#### GOAL OF THE EXERCISE
Check each line below for the word "down" and give the number of lines that have it, nothing more.

#### Data items
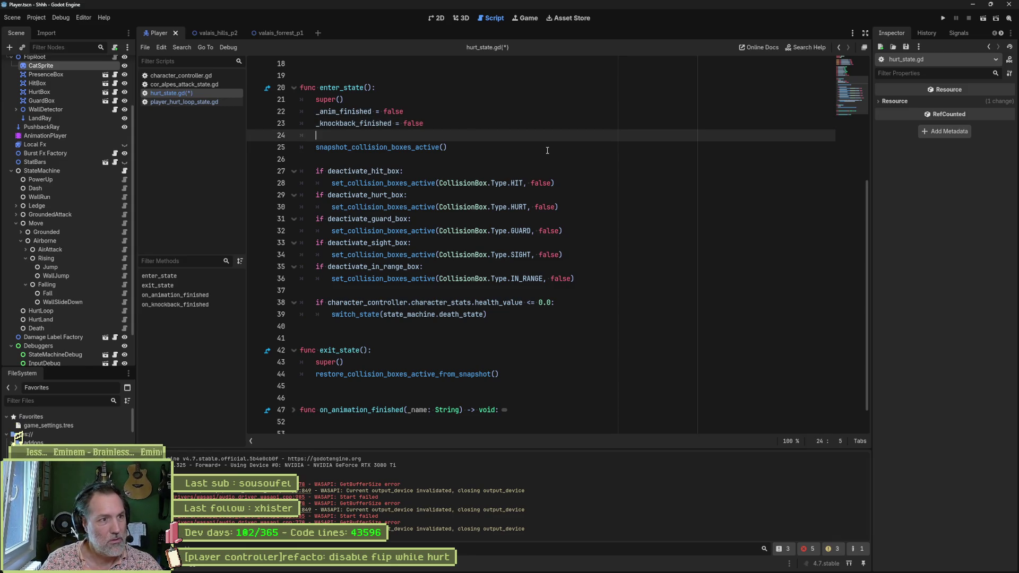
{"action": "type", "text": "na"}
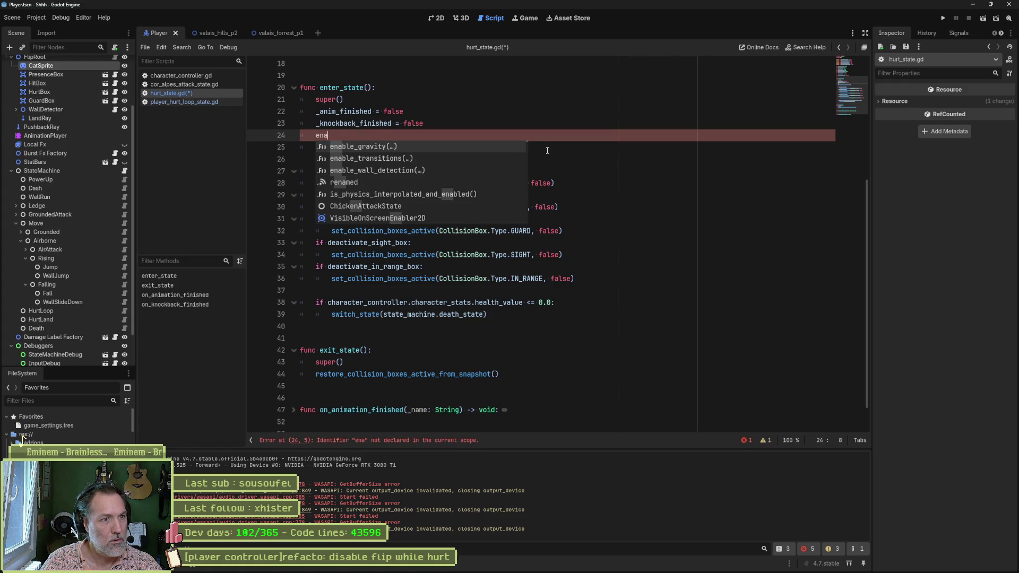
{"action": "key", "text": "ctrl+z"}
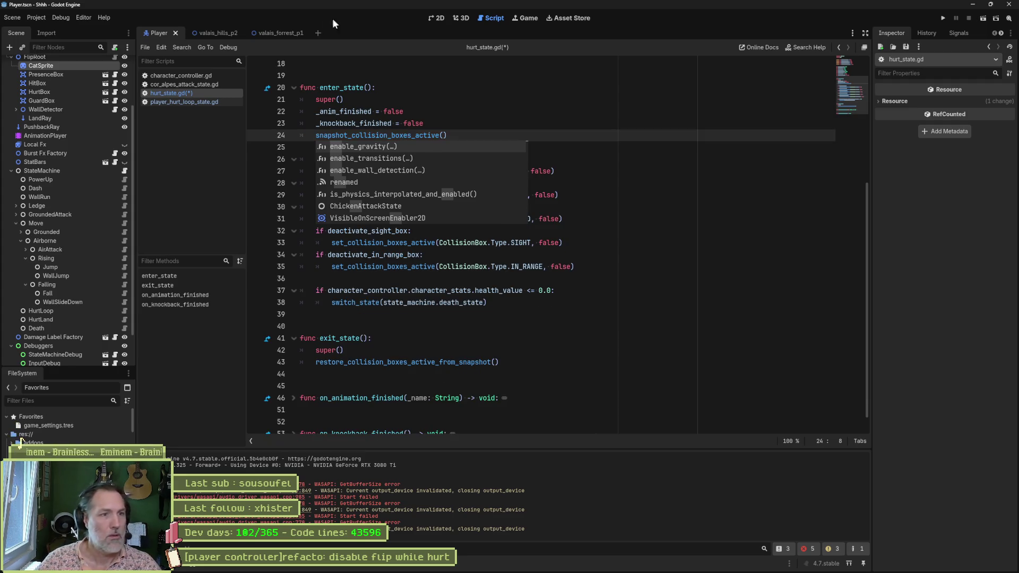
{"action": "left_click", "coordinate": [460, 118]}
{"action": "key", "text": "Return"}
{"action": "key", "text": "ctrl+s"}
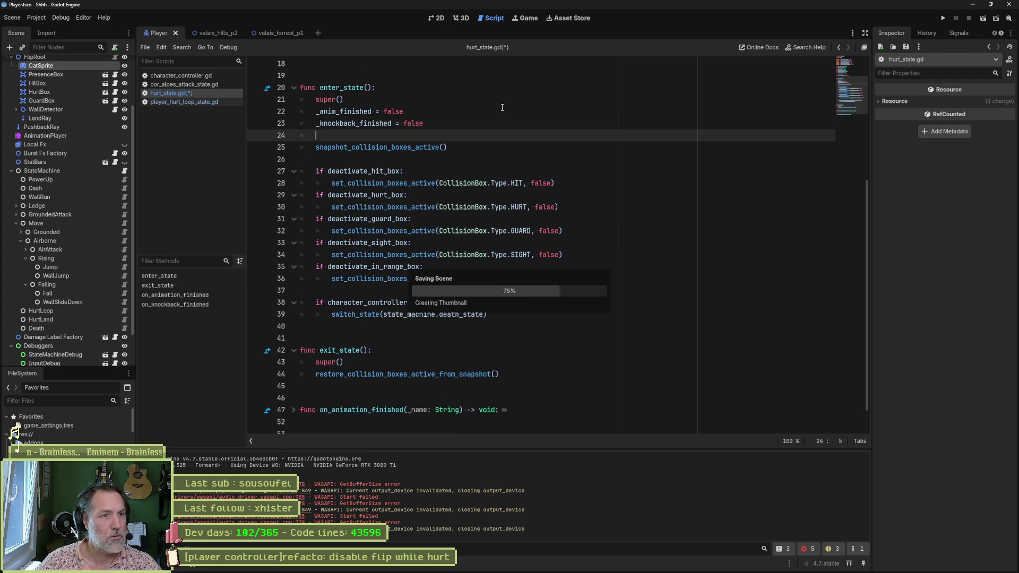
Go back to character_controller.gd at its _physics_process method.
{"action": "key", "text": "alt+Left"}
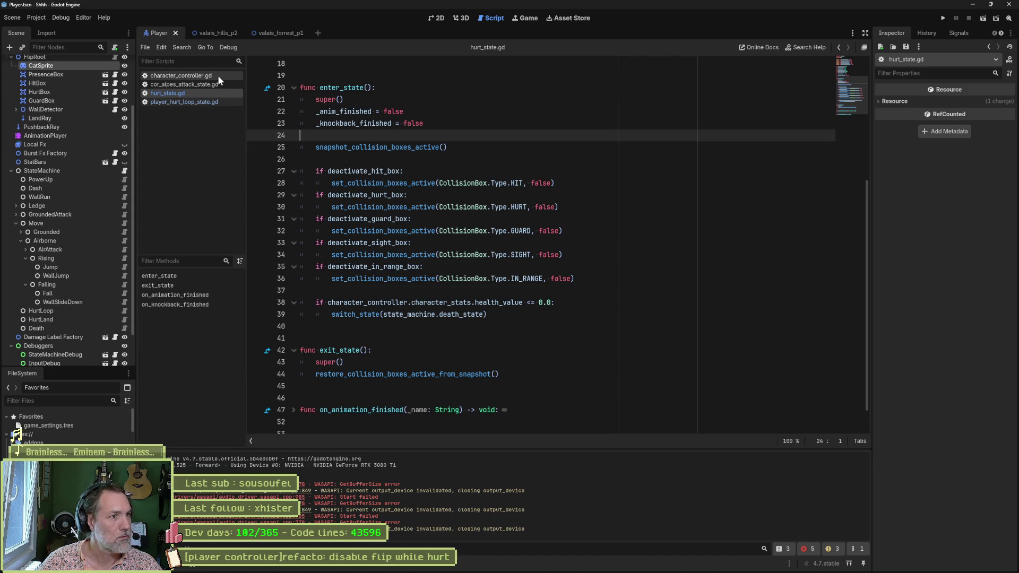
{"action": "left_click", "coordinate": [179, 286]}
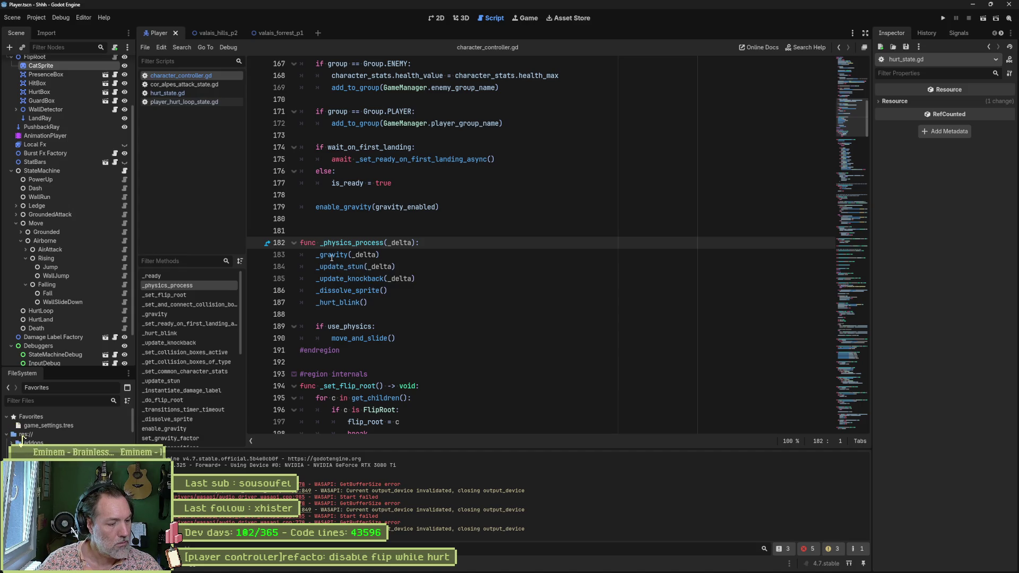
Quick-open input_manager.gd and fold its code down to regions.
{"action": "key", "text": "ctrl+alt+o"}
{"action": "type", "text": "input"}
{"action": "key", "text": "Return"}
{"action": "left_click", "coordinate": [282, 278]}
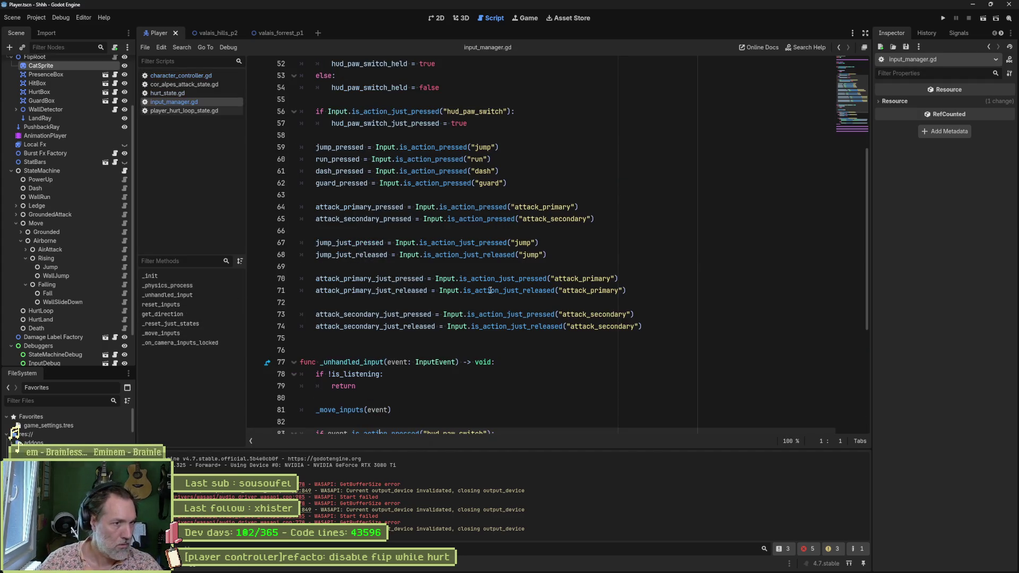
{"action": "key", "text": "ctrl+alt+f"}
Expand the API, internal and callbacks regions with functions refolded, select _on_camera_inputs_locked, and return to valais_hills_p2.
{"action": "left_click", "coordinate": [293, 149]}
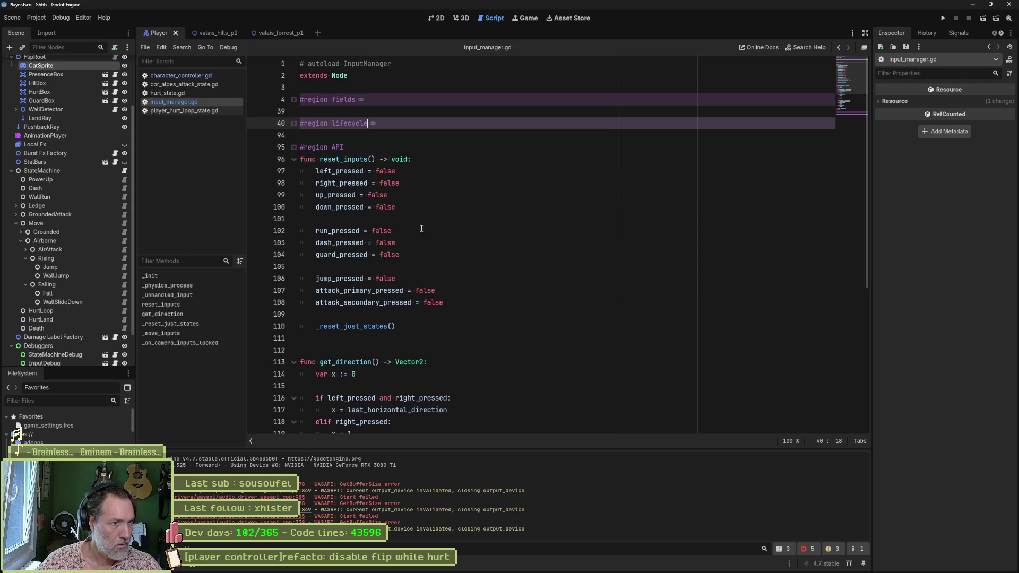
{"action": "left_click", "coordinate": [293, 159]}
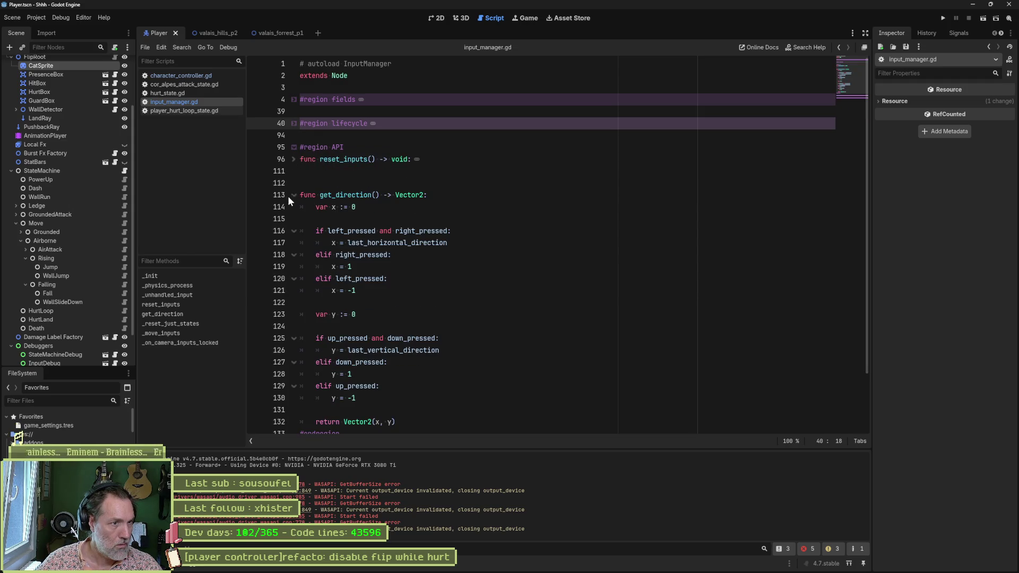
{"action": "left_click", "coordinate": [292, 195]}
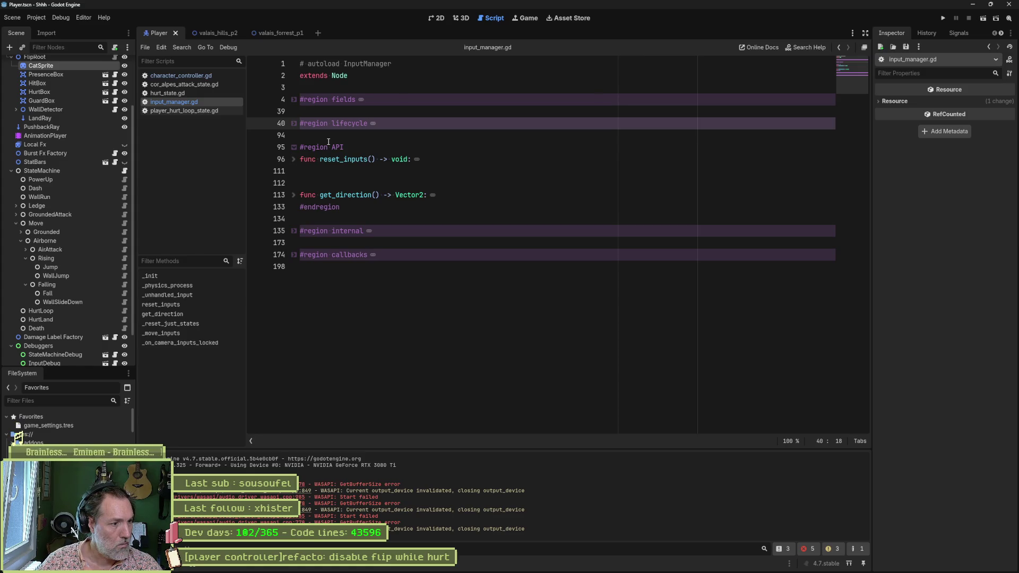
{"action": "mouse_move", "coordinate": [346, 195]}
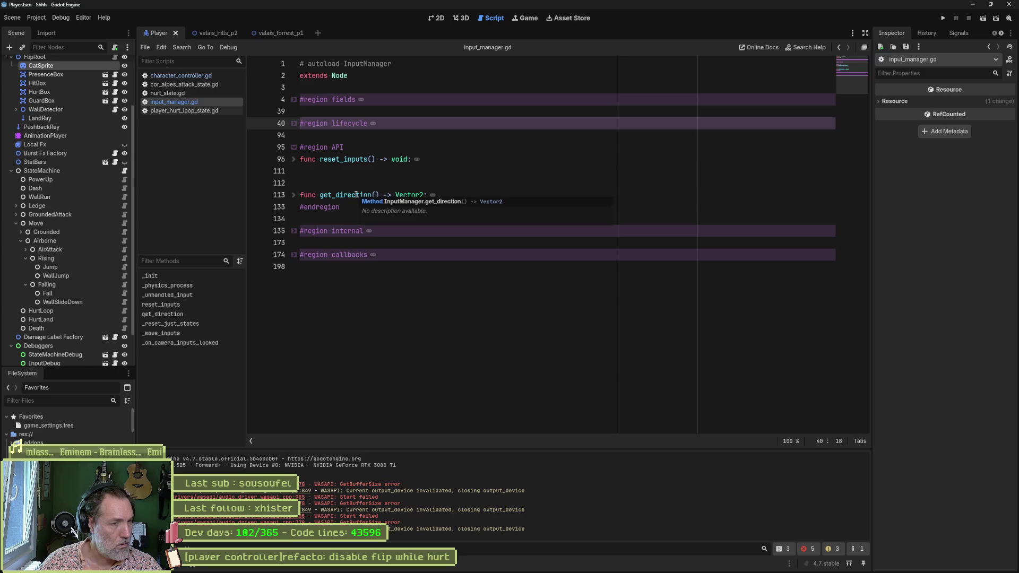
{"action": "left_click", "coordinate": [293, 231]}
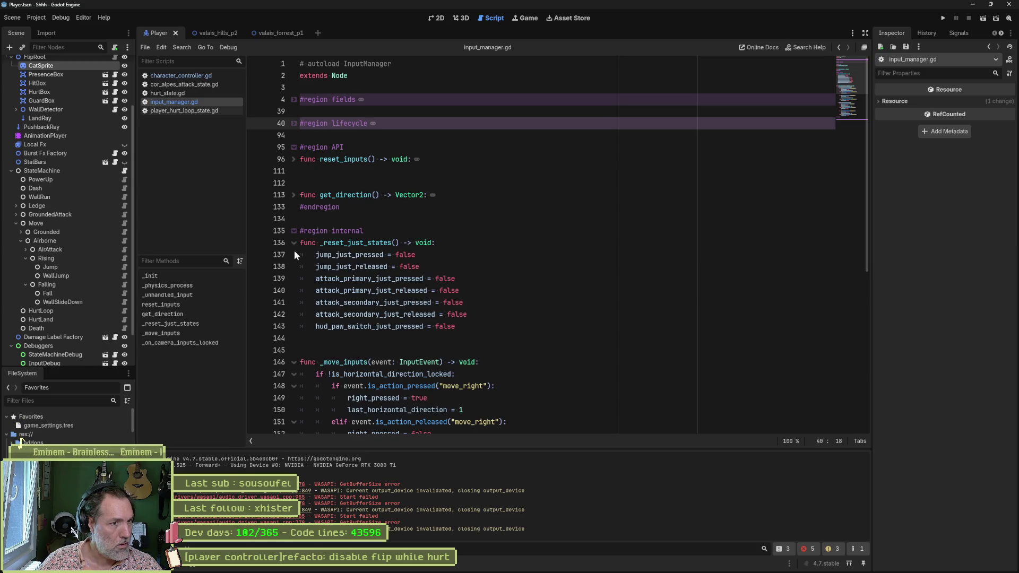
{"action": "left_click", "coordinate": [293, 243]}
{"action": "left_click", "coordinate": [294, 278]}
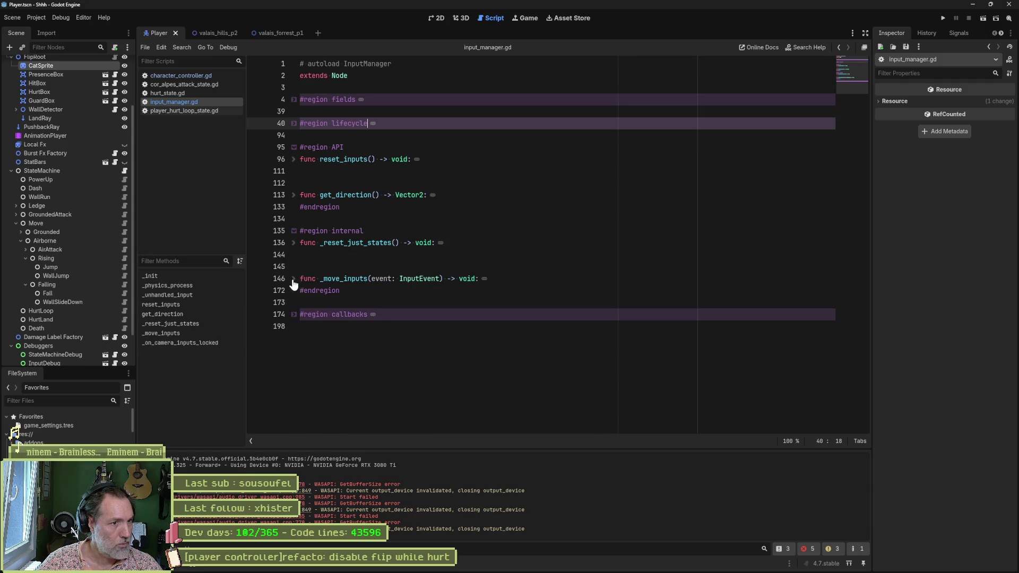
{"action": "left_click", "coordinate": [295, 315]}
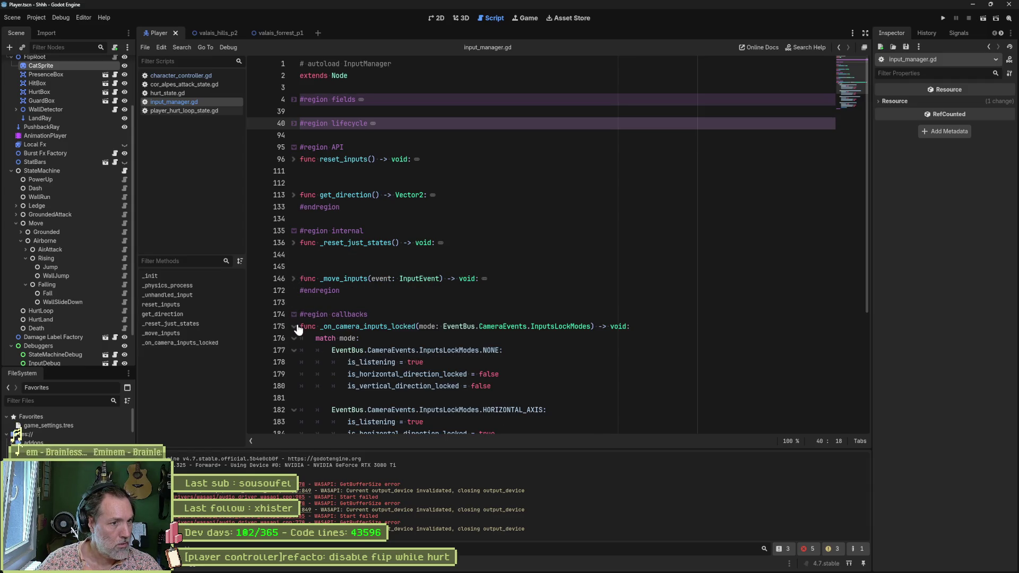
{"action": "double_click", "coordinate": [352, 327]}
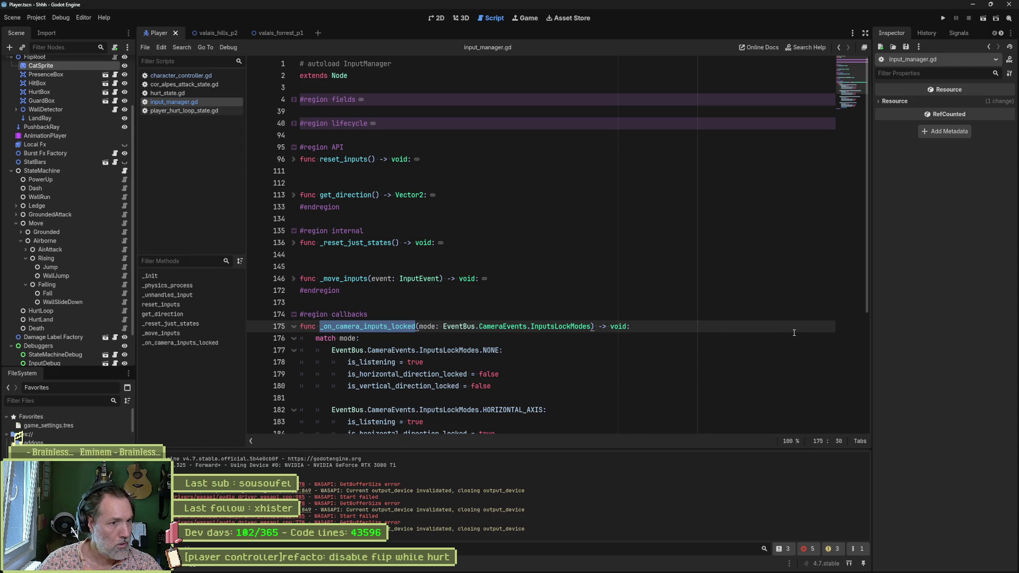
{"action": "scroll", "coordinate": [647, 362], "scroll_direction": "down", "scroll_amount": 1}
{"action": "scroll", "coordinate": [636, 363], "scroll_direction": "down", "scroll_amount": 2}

#### TASK ANSWER
3